Ub'x relocates to Africa, where he experiments on wildlife to create a species similar to the H'lvenites. Accompanying Ch'p on a mission to the 58th century, Ub'x discovers that his experiments have prospered and remains in the future to watch over them.

==Ultivac==
Ultivac is a giant robot built by scientists Felix Hesse and Floyd Barker, who went rogue against its creators. It was ultimately convinced to give up its villainous ways by the Challengers of the Unknown before one of its creators destroyed it nevertheless. It was magically re-created to oppose the Forgotten Heroes.

==Ultraa==
Ultraa is a DC Comics character, originally the first superhuman on Earth Prime. The original first appeared in Justice League of America #153 (April 1978), he was created by Gerry Conway and George Tuska. The current Ultraa first appeared in Justice League Quarterly #13 (Winter 1993), written by Kevin Dooley and drawn by Greg LaRocque. A new version of Ultraa appears in Grant Morrison's The Multiversity project.

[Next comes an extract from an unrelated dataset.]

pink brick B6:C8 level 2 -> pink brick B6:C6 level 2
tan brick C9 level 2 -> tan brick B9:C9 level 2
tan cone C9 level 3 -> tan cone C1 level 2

Ultraa's origin is very similar to Superman's, in that he was born on an alien world and sent to Earth to escape its destruction. He landed in the Australian Outback and was raised by Indigenous Australians. Ultraa joins the Justice League of Earth-One, but they turn against him following an incident where he uses a ray gun to make the members of the League and the Injustice Gang apathetic.

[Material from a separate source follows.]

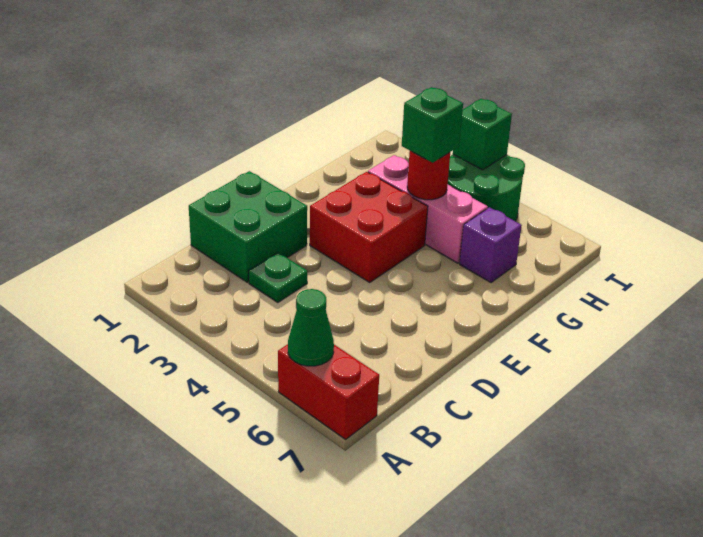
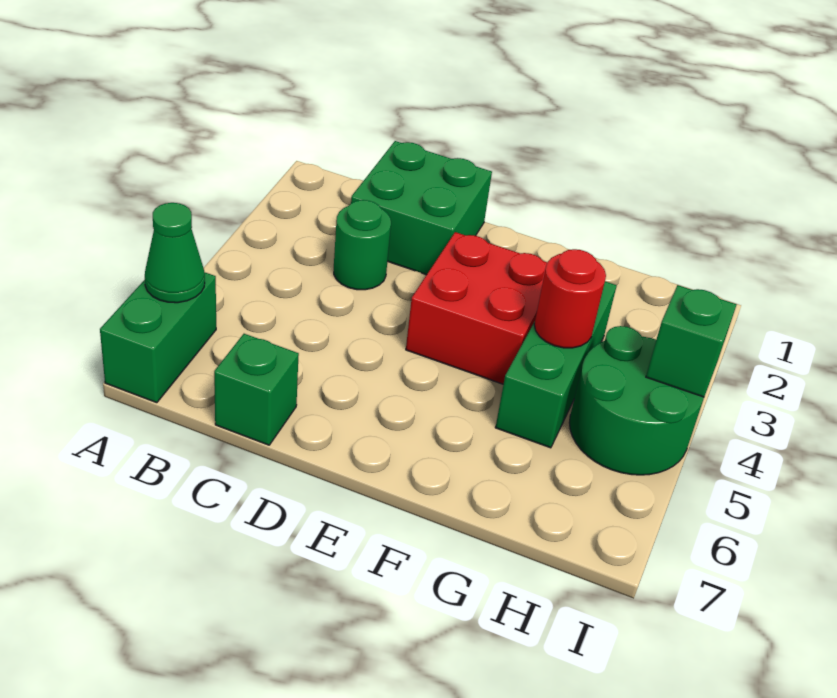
red brick A6:A7 level 1 -> green brick A6:A7 level 1
green plate C3 level 1 -> green round brick C3 level 1
pink brick G3:G5 level 1 -> green brick G3:G5 level 1
green brick G4 level 3 -> green brick C7 level 1
purple brick G6 level 1 -> none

As a result of their second encounter with Ultraa, the League imprisons him in a "stasis cube" prison of Superman's design. He is later released by an alien hive mind known as the Over-Complex. A dispirited Ultraa adopts the civilian guise of Jack Grey and becomes a busboy. He is manipulated by Joe Parry, a down-and-out former opponent of the Justice League, but a heart-to-heart talk with Hawkman convinces him to break off the attack. Ultraa subsequently decides to move back to Australia.

Following Crisis on Infinite Earths, which reboots the continuity of the DC Universe, the original Ultraa is retconned out of existence. In Justice League Quarterly #13 (1993), Ultraa is reintroduced as a native of Almerac and the betrothed of Queen Maxima. Ultraa later appears as a member of the League Busters in Justice League International.

In The New 52, Ultraa is a metafictional character who resides on Earth-33, an analogue of the real world that has no metahumans. Ultra is Earth-33's sole metahuman and is empowered by the minds of those who read his comics.

==Umbaluru==
Umbaluru is an Australian aboriginal man who travelled to Gotham City to retrieve a relic and avenge his people, coming into conflict with Batman. By the time of the events of Doomsday Clock, he had joined the Sleeping Soldiers, Australia's sanctioned superhero team.

==Umbrax==
Umbrax is a sentient black sun that was powering the Ultraviolet Invisible Spectrum and became the first Ultraviolet Lantern.

==Usil the Sun Archer==
Usil the Sun Archer is from Naples during fascist Italy. A counterpart of Green Arrow, he combines extraordinary archery skills with a variety of standard and trick arrows, and a member of Axis Amerika.